:: Exercise directions ::
Scan the records for the word "create". Report each line where it occurs.
§ §
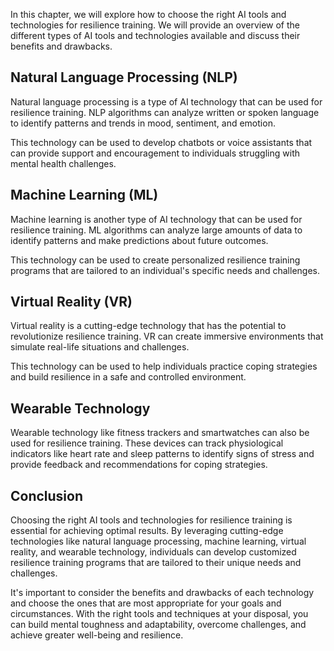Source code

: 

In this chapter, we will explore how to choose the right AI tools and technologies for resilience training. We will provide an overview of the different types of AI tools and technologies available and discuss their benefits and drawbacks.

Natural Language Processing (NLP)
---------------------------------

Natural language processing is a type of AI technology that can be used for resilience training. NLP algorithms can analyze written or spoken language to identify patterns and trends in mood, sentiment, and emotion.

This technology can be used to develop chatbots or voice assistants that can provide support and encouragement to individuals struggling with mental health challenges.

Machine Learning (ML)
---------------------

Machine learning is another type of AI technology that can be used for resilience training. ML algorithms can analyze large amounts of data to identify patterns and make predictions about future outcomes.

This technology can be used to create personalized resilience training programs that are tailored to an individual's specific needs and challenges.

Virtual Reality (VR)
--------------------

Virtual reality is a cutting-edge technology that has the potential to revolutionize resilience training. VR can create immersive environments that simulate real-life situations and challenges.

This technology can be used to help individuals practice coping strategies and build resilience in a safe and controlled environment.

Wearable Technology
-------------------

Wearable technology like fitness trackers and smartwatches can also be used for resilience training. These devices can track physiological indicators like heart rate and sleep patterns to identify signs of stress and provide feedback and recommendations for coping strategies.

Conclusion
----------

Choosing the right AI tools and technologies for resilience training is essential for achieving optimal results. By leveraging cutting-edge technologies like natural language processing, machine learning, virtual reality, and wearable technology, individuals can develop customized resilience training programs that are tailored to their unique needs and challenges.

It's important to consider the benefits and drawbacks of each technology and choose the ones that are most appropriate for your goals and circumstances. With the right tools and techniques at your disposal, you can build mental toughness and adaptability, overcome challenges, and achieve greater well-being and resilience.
§ §
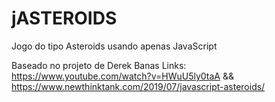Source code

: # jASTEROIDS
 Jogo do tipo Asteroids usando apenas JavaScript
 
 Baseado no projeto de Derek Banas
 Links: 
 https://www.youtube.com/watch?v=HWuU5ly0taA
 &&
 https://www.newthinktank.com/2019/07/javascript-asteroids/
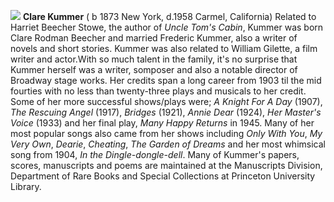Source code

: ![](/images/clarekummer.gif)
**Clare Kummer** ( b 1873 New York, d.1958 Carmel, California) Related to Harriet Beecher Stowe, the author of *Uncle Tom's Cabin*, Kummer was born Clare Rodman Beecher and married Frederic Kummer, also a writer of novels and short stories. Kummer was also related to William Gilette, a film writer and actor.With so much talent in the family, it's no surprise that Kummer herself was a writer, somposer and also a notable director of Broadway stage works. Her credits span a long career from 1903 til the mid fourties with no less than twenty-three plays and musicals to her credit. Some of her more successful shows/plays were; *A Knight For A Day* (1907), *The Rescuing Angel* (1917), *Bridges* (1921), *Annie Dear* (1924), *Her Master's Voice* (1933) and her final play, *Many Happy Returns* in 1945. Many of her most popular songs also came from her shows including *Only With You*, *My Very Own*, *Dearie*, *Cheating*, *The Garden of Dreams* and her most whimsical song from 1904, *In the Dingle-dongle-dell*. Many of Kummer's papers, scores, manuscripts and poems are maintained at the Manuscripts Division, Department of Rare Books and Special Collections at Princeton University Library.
§ §
:: Exercise response ::
This technology can be used to create personalized resilience training programs that are tailored to an individual's specific needs and challenges.
Virtual reality is a cutting-edge technology that has the potential to revolutionize resilience training. VR can create immersive environments that simulate real-life situations and challenges.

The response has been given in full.